> Input records
Start of Block

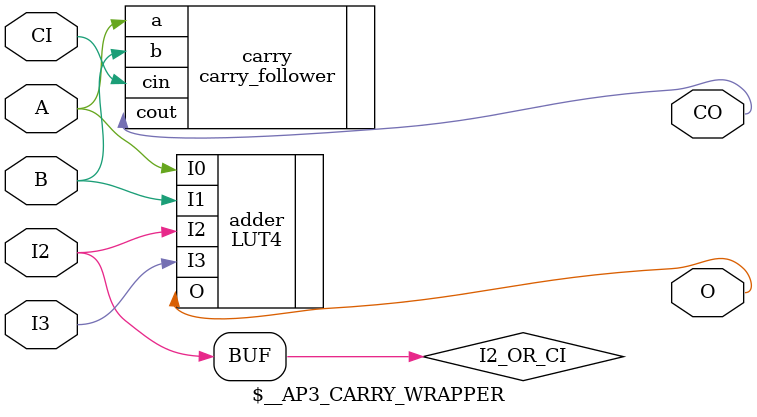
<source format=v>
(* abc9_box, lib_whitebox *)
module \$__AP3_CARRY_WRAPPER (
	(* abc9_carry *)
	output CO,
	output O,
	input A, B,
	(* abc9_carry *)
	input CI,
	input I2, I3
);
	parameter LUT = 0;
	parameter I2_IS_CI = 0;
	wire I2_OR_CI = I2_IS_CI ? CI : I2;
	carry_follower carry (
		.a(A),
		.b(B),
		.cin(CI),
		.cout(CO)
	);
	LUT4 #(
		.INIT(LUT)
	) adder (
		.I0(A),
		.I1(B),
		.I2(I2_OR_CI),
		.I3(I3),
		.O(O)
	);
endmodule

</source>
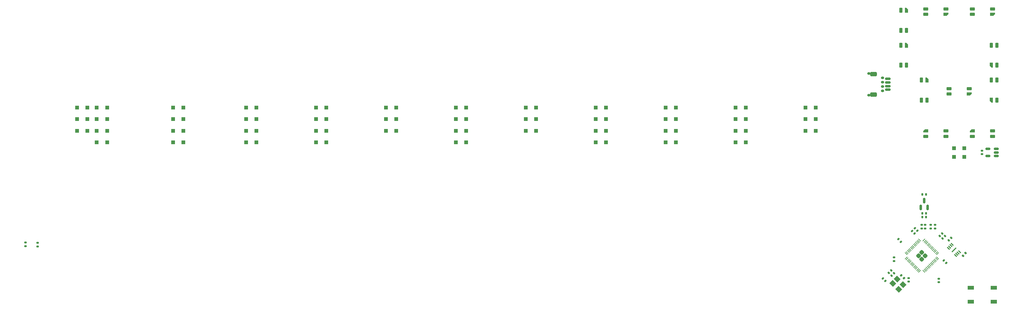
<source format=gbr>
%TF.GenerationSoftware,KiCad,Pcbnew,8.0.5*%
%TF.CreationDate,2024-11-01T20:21:53+01:00*%
%TF.ProjectId,eurovISOn,6575726f-7649-4534-9f6e-2e6b69636164,rev?*%
%TF.SameCoordinates,Original*%
%TF.FileFunction,Paste,Bot*%
%TF.FilePolarity,Positive*%
%FSLAX46Y46*%
G04 Gerber Fmt 4.6, Leading zero omitted, Abs format (unit mm)*
G04 Created by KiCad (PCBNEW 8.0.5) date 2024-11-01 20:21:53*
%MOMM*%
%LPD*%
G01*
G04 APERTURE LIST*
G04 Aperture macros list*
%AMRoundRect*
0 Rectangle with rounded corners*
0 $1 Rounding radius*
0 $2 $3 $4 $5 $6 $7 $8 $9 X,Y pos of 4 corners*
0 Add a 4 corners polygon primitive as box body*
4,1,4,$2,$3,$4,$5,$6,$7,$8,$9,$2,$3,0*
0 Add four circle primitives for the rounded corners*
1,1,$1+$1,$2,$3*
1,1,$1+$1,$4,$5*
1,1,$1+$1,$6,$7*
1,1,$1+$1,$8,$9*
0 Add four rect primitives between the rounded corners*
20,1,$1+$1,$2,$3,$4,$5,0*
20,1,$1+$1,$4,$5,$6,$7,0*
20,1,$1+$1,$6,$7,$8,$9,0*
20,1,$1+$1,$8,$9,$2,$3,0*%
%AMRotRect*
0 Rectangle, with rotation*
0 The origin of the aperture is its center*
0 $1 length*
0 $2 width*
0 $3 Rotation angle, in degrees counterclockwise*
0 Add horizontal line*
21,1,$1,$2,0,0,$3*%
%AMFreePoly0*
4,1,18,-0.410000,0.593000,-0.403758,0.624380,-0.385983,0.650983,-0.359380,0.668758,-0.328000,0.675000,0.328000,0.675000,0.359380,0.668758,0.385983,0.650983,0.403758,0.624380,0.410000,0.593000,0.410000,-0.593000,0.403758,-0.624380,0.385983,-0.650983,0.359380,-0.668758,0.328000,-0.675000,0.000000,-0.675000,-0.410000,-0.265000,-0.410000,0.593000,-0.410000,0.593000,$1*%
G04 Aperture macros list end*
%ADD10RoundRect,0.150000X0.150000X-0.587500X0.150000X0.587500X-0.150000X0.587500X-0.150000X-0.587500X0*%
%ADD11RoundRect,0.250000X0.300000X0.300000X-0.300000X0.300000X-0.300000X-0.300000X0.300000X-0.300000X0*%
%ADD12RoundRect,0.140000X-0.219203X-0.021213X-0.021213X-0.219203X0.219203X0.021213X0.021213X0.219203X0*%
%ADD13RoundRect,0.082000X-0.328000X-0.593000X0.328000X-0.593000X0.328000X0.593000X-0.328000X0.593000X0*%
%ADD14FreePoly0,0.000000*%
%ADD15RoundRect,0.140000X0.219203X0.021213X0.021213X0.219203X-0.219203X-0.021213X-0.021213X-0.219203X0*%
%ADD16RoundRect,0.082000X-0.593000X0.328000X-0.593000X-0.328000X0.593000X-0.328000X0.593000X0.328000X0*%
%ADD17FreePoly0,270.000000*%
%ADD18RoundRect,0.250000X-0.300000X-0.300000X0.300000X-0.300000X0.300000X0.300000X-0.300000X0.300000X0*%
%ADD19RoundRect,0.082000X0.328000X0.593000X-0.328000X0.593000X-0.328000X-0.593000X0.328000X-0.593000X0*%
%ADD20FreePoly0,180.000000*%
%ADD21RoundRect,0.140000X-0.170000X0.140000X-0.170000X-0.140000X0.170000X-0.140000X0.170000X0.140000X0*%
%ADD22RoundRect,0.135000X-0.185000X0.135000X-0.185000X-0.135000X0.185000X-0.135000X0.185000X0.135000X0*%
%ADD23RoundRect,0.150000X0.625000X-0.150000X0.625000X0.150000X-0.625000X0.150000X-0.625000X-0.150000X0*%
%ADD24RoundRect,0.250000X0.650000X-0.350000X0.650000X0.350000X-0.650000X0.350000X-0.650000X-0.350000X0*%
%ADD25RoundRect,0.250000X0.413257X0.000000X0.000000X0.413257X-0.413257X0.000000X0.000000X-0.413257X0*%
%ADD26RoundRect,0.050000X0.309359X-0.238649X-0.238649X0.309359X-0.309359X0.238649X0.238649X-0.309359X0*%
%ADD27RoundRect,0.050000X0.309359X0.238649X0.238649X0.309359X-0.309359X-0.238649X-0.238649X-0.309359X0*%
%ADD28RoundRect,0.140000X0.170000X-0.140000X0.170000X0.140000X-0.170000X0.140000X-0.170000X-0.140000X0*%
%ADD29RoundRect,0.082000X0.593000X-0.328000X0.593000X0.328000X-0.593000X0.328000X-0.593000X-0.328000X0*%
%ADD30FreePoly0,90.000000*%
%ADD31RoundRect,0.150000X0.512500X0.150000X-0.512500X0.150000X-0.512500X-0.150000X0.512500X-0.150000X0*%
%ADD32RoundRect,0.140000X0.021213X-0.219203X0.219203X-0.021213X-0.021213X0.219203X-0.219203X0.021213X0*%
%ADD33RoundRect,0.135000X0.185000X-0.135000X0.185000X0.135000X-0.185000X0.135000X-0.185000X-0.135000X0*%
%ADD34RoundRect,0.140000X-0.140000X-0.170000X0.140000X-0.170000X0.140000X0.170000X-0.140000X0.170000X0*%
%ADD35RotRect,1.400000X1.200000X315.000000*%
%ADD36RoundRect,0.140000X0.140000X0.170000X-0.140000X0.170000X-0.140000X-0.170000X0.140000X-0.170000X0*%
%ADD37RoundRect,0.135000X-0.226274X-0.035355X-0.035355X-0.226274X0.226274X0.035355X0.035355X0.226274X0*%
%ADD38RotRect,0.900000X0.300000X135.000000*%
%ADD39RotRect,1.650000X0.250000X45.000000*%
%ADD40RoundRect,0.150000X0.275000X-0.150000X0.275000X0.150000X-0.275000X0.150000X-0.275000X-0.150000X0*%
%ADD41RoundRect,0.175000X0.225000X-0.175000X0.225000X0.175000X-0.225000X0.175000X-0.225000X-0.175000X0*%
%ADD42RoundRect,0.140000X-0.021213X0.219203X-0.219203X0.021213X0.021213X-0.219203X0.219203X-0.021213X0*%
%ADD43RoundRect,0.135000X0.035355X-0.226274X0.226274X-0.035355X-0.035355X0.226274X-0.226274X0.035355X0*%
%ADD44R,1.700000X1.000000*%
G04 APERTURE END LIST*
D10*
%TO.C,U4*%
X263681250Y-73312500D03*
X261781250Y-73312500D03*
X262731250Y-71437500D03*
%TD*%
D11*
%TO.C,D3*%
X60931250Y-46037500D03*
X58131250Y-46037500D03*
%TD*%
D12*
%TO.C,C3*%
X251460141Y-92668543D03*
X252138963Y-93347365D03*
%TD*%
D13*
%TO.C,LED2*%
X282531250Y-38550000D03*
X281031250Y-38550000D03*
X282531250Y-44000000D03*
D14*
X281031250Y-44000000D03*
%TD*%
D11*
%TO.C,D40*%
X60931250Y-55562500D03*
X58131250Y-55562500D03*
%TD*%
D15*
%TO.C,C9*%
X260853629Y-79683280D03*
X260174807Y-79004458D03*
%TD*%
D16*
%TO.C,LED1*%
X281331250Y-53931250D03*
X281331250Y-52431250D03*
X275881250Y-53931250D03*
D17*
X275881250Y-52431250D03*
%TD*%
D11*
%TO.C,D33*%
X156975000Y-52387500D03*
X154175000Y-52387500D03*
%TD*%
D18*
%TO.C,D14*%
X31937500Y-49212500D03*
X34737500Y-49212500D03*
%TD*%
%TO.C,D26*%
X31937500Y-52387500D03*
X34737500Y-52387500D03*
%TD*%
D19*
%TO.C,LED7*%
X256425000Y-34475000D03*
X257925000Y-34475000D03*
X256425000Y-29025000D03*
D20*
X257925000Y-29025000D03*
%TD*%
D21*
%TO.C,C2*%
X258514600Y-92592144D03*
X258514600Y-93552144D03*
%TD*%
D11*
%TO.C,D24*%
X214125000Y-49212500D03*
X211325000Y-49212500D03*
%TD*%
%TO.C,D42*%
X99825000Y-55562500D03*
X97025000Y-55562500D03*
%TD*%
D21*
%TO.C,C11*%
X266700000Y-92788750D03*
X266700000Y-93748750D03*
%TD*%
D11*
%TO.C,D23*%
X195075000Y-49212500D03*
X192275000Y-49212500D03*
%TD*%
%TO.C,D28*%
X60931250Y-52387500D03*
X58131250Y-52387500D03*
%TD*%
%TO.C,D6*%
X118875000Y-46037500D03*
X116075000Y-46037500D03*
%TD*%
D13*
%TO.C,LED3*%
X282531250Y-29025000D03*
X281031250Y-29025000D03*
X282531250Y-34475000D03*
D14*
X281031250Y-34475000D03*
%TD*%
D22*
%TO.C,R5*%
X264475000Y-78071250D03*
X264475000Y-79091250D03*
%TD*%
D11*
%TO.C,D4*%
X80775000Y-46037500D03*
X77975000Y-46037500D03*
%TD*%
%TO.C,D7*%
X137925000Y-46037500D03*
X135125000Y-46037500D03*
%TD*%
%TO.C,D10*%
X195075000Y-46037500D03*
X192275000Y-46037500D03*
%TD*%
%TO.C,D9*%
X176025000Y-46037500D03*
X173225000Y-46037500D03*
%TD*%
D16*
%TO.C,LED9*%
X268631250Y-53931250D03*
X268631250Y-52431250D03*
X263181250Y-53931250D03*
D17*
X263181250Y-52431250D03*
%TD*%
D11*
%TO.C,D25*%
X233175000Y-49212500D03*
X230375000Y-49212500D03*
%TD*%
%TO.C,D22*%
X176025000Y-49212500D03*
X173225000Y-49212500D03*
%TD*%
D23*
%TO.C,J2*%
X252825000Y-41187500D03*
X252825000Y-40187500D03*
X252825000Y-39187500D03*
X252825000Y-38187500D03*
D24*
X248950000Y-42487500D03*
X248950000Y-36887500D03*
%TD*%
D25*
%TO.C,U3*%
X262093750Y-87420311D03*
X262995311Y-86518750D03*
X261192189Y-86518750D03*
X262093750Y-85617189D03*
D26*
X266362907Y-87110952D03*
X266080064Y-87393795D03*
X265797222Y-87676637D03*
X265514379Y-87959480D03*
X265231536Y-88242323D03*
X264948694Y-88525165D03*
X264665851Y-88808008D03*
X264383008Y-89090851D03*
X264100165Y-89373694D03*
X263817323Y-89656536D03*
X263534480Y-89939379D03*
X263251637Y-90222222D03*
X262968795Y-90505064D03*
X262685952Y-90787907D03*
D27*
X261501548Y-90787907D03*
X261218705Y-90505064D03*
X260935863Y-90222222D03*
X260653020Y-89939379D03*
X260370177Y-89656536D03*
X260087335Y-89373694D03*
X259804492Y-89090851D03*
X259521649Y-88808008D03*
X259238806Y-88525165D03*
X258955964Y-88242323D03*
X258673121Y-87959480D03*
X258390278Y-87676637D03*
X258107436Y-87393795D03*
X257824593Y-87110952D03*
D26*
X257824593Y-85926548D03*
X258107436Y-85643705D03*
X258390278Y-85360863D03*
X258673121Y-85078020D03*
X258955964Y-84795177D03*
X259238806Y-84512335D03*
X259521649Y-84229492D03*
X259804492Y-83946649D03*
X260087335Y-83663806D03*
X260370177Y-83380964D03*
X260653020Y-83098121D03*
X260935863Y-82815278D03*
X261218705Y-82532436D03*
X261501548Y-82249593D03*
D27*
X262685952Y-82249593D03*
X262968795Y-82532436D03*
X263251637Y-82815278D03*
X263534480Y-83098121D03*
X263817323Y-83380964D03*
X264100165Y-83663806D03*
X264383008Y-83946649D03*
X264665851Y-84229492D03*
X264948694Y-84512335D03*
X265231536Y-84795177D03*
X265514379Y-85078020D03*
X265797222Y-85360863D03*
X266080064Y-85643705D03*
X266362907Y-85926548D03*
%TD*%
D11*
%TO.C,D31*%
X118875000Y-52387500D03*
X116075000Y-52387500D03*
%TD*%
%TO.C,D12*%
X233175000Y-46037500D03*
X230375000Y-46037500D03*
%TD*%
D28*
%TO.C,C8*%
X262093750Y-79061250D03*
X262093750Y-78101250D03*
%TD*%
%TO.C,C1*%
X278473876Y-58774739D03*
X278473876Y-57814739D03*
%TD*%
D29*
%TO.C,LED10*%
X269531250Y-40850000D03*
X269531250Y-42350000D03*
X274981250Y-40850000D03*
D30*
X274981250Y-42350000D03*
%TD*%
D31*
%TO.C,U1*%
X282336376Y-57344739D03*
X282336376Y-58294739D03*
X282336376Y-59244739D03*
X280061376Y-59244739D03*
X280061376Y-57344739D03*
%TD*%
D32*
%TO.C,C18*%
X269409646Y-82283577D03*
X270088468Y-81604755D03*
%TD*%
D15*
%TO.C,C10*%
X260146324Y-80447636D03*
X259467502Y-79768814D03*
%TD*%
D29*
%TO.C,LED5*%
X263181250Y-19093750D03*
X263181250Y-20593750D03*
X268631250Y-19093750D03*
D30*
X268631250Y-20593750D03*
%TD*%
D33*
%TO.C,R1*%
X254493750Y-87981250D03*
X254493750Y-86961250D03*
%TD*%
D11*
%TO.C,D29*%
X80775000Y-52387500D03*
X77975000Y-52387500D03*
%TD*%
D34*
%TO.C,C16*%
X262251250Y-69800000D03*
X263211250Y-69800000D03*
%TD*%
D35*
%TO.C,Y1*%
X255408364Y-92877185D03*
X256963999Y-94432820D03*
X255761918Y-95634901D03*
X254206283Y-94079266D03*
%TD*%
D34*
%TO.C,C7*%
X262251250Y-74950000D03*
X263211250Y-74950000D03*
%TD*%
D32*
%TO.C,C15*%
X266971082Y-81108955D03*
X267649904Y-80430133D03*
%TD*%
D11*
%TO.C,D18*%
X99825000Y-49212500D03*
X97025000Y-49212500D03*
%TD*%
D36*
%TO.C,C17*%
X263211250Y-75943750D03*
X262251250Y-75943750D03*
%TD*%
D11*
%TO.C,D39*%
X40106250Y-55562500D03*
X37306250Y-55562500D03*
%TD*%
D37*
%TO.C,R6*%
X256492578Y-91898451D03*
X257213826Y-92619699D03*
%TD*%
D22*
%TO.C,R4*%
X265662500Y-78071250D03*
X265662500Y-79091250D03*
%TD*%
D11*
%TO.C,D8*%
X156975000Y-46037500D03*
X154175000Y-46037500D03*
%TD*%
%TO.C,D16*%
X60931250Y-49212500D03*
X58131250Y-49212500D03*
%TD*%
D38*
%TO.C,IC1*%
X272345280Y-85390869D03*
X271991726Y-85744423D03*
X271638173Y-86097976D03*
X271284619Y-86451530D03*
X269304720Y-84471631D03*
X269658274Y-84118077D03*
X270011827Y-83764524D03*
X270365381Y-83410970D03*
D39*
X270825000Y-84931250D03*
%TD*%
D11*
%TO.C,D35*%
X195075000Y-52387500D03*
X192275000Y-52387500D03*
%TD*%
D40*
%TO.C,J3*%
X251425000Y-41487500D03*
X251425000Y-40287500D03*
X251425000Y-39087500D03*
X251425000Y-37887500D03*
D41*
X247650000Y-42637500D03*
X247650000Y-36737500D03*
%TD*%
D11*
%TO.C,D46*%
X214125000Y-55562500D03*
X211325000Y-55562500D03*
%TD*%
D18*
%TO.C,D1*%
X31937500Y-46037500D03*
X34737500Y-46037500D03*
%TD*%
D12*
%TO.C,C13*%
X268104339Y-87766839D03*
X268783161Y-88445661D03*
%TD*%
D11*
%TO.C,D2*%
X40106250Y-46037500D03*
X37306250Y-46037500D03*
%TD*%
%TO.C,D37*%
X233175000Y-52387500D03*
X230375000Y-52387500D03*
%TD*%
%TO.C,D13*%
X273656250Y-57150000D03*
X270856250Y-57150000D03*
%TD*%
%TO.C,D15*%
X40106250Y-49212500D03*
X37306250Y-49212500D03*
%TD*%
%TO.C,D43*%
X137925000Y-55562500D03*
X135125000Y-55562500D03*
%TD*%
D42*
%TO.C,C6*%
X253754001Y-90521133D03*
X253075179Y-91199955D03*
%TD*%
D22*
%TO.C,R8*%
X17893094Y-82909862D03*
X17893094Y-83929862D03*
%TD*%
D11*
%TO.C,D41*%
X80775000Y-55562500D03*
X77975000Y-55562500D03*
%TD*%
%TO.C,D45*%
X195075000Y-55562500D03*
X192275000Y-55562500D03*
%TD*%
D29*
%TO.C,LED4*%
X275881250Y-19093750D03*
X275881250Y-20593750D03*
X281331250Y-19093750D03*
D30*
X281331250Y-20593750D03*
%TD*%
D11*
%TO.C,D17*%
X80775000Y-49212500D03*
X77975000Y-49212500D03*
%TD*%
%TO.C,D38*%
X273656250Y-59531250D03*
X270856250Y-59531250D03*
%TD*%
%TO.C,D20*%
X137925000Y-49212500D03*
X135125000Y-49212500D03*
%TD*%
%TO.C,D34*%
X176025000Y-52387500D03*
X173225000Y-52387500D03*
%TD*%
%TO.C,D21*%
X156975000Y-49212500D03*
X154175000Y-49212500D03*
%TD*%
%TO.C,D36*%
X214125000Y-52387500D03*
X211325000Y-52387500D03*
%TD*%
D28*
%TO.C,C4*%
X263016372Y-79061250D03*
X263016372Y-78101250D03*
%TD*%
D11*
%TO.C,D44*%
X176025000Y-55562500D03*
X173225000Y-55562500D03*
%TD*%
D15*
%TO.C,C12*%
X256418568Y-82676050D03*
X255739746Y-81997228D03*
%TD*%
D11*
%TO.C,D30*%
X99825000Y-52387500D03*
X97025000Y-52387500D03*
%TD*%
%TO.C,D11*%
X214125000Y-46037500D03*
X211325000Y-46037500D03*
%TD*%
D42*
%TO.C,C14*%
X254497562Y-91239171D03*
X253818740Y-91917993D03*
%TD*%
D11*
%TO.C,D5*%
X99825000Y-46037500D03*
X97025000Y-46037500D03*
%TD*%
D19*
%TO.C,LED6*%
X256425000Y-24950000D03*
X257925000Y-24950000D03*
X256425000Y-19500000D03*
D20*
X257925000Y-19500000D03*
%TD*%
D11*
%TO.C,D32*%
X137925000Y-52387500D03*
X135125000Y-52387500D03*
%TD*%
%TO.C,D27*%
X40106250Y-52387500D03*
X37306250Y-52387500D03*
%TD*%
D32*
%TO.C,C5*%
X267764689Y-81797709D03*
X268443511Y-81118887D03*
%TD*%
D19*
%TO.C,LED8*%
X261981250Y-44000000D03*
X263481250Y-44000000D03*
X261981250Y-38550000D03*
D20*
X263481250Y-38550000D03*
%TD*%
D43*
%TO.C,R9*%
X273313268Y-86503380D03*
X274034516Y-85782132D03*
%TD*%
D44*
%TO.C,SW1*%
X275431250Y-99075000D03*
X281731250Y-99075000D03*
X275431250Y-95275000D03*
X281731250Y-95275000D03*
%TD*%
D22*
%TO.C,R10*%
X21205000Y-82943750D03*
X21205000Y-83963750D03*
%TD*%
D11*
%TO.C,D19*%
X118875000Y-49212500D03*
X116075000Y-49212500D03*
%TD*%
M02*

</source>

End of Block

If a line above holds the string "Rectangle", copy it out.

> Completed task
0 Rectangle with rounded corners*
0 Rectangle, with rotation*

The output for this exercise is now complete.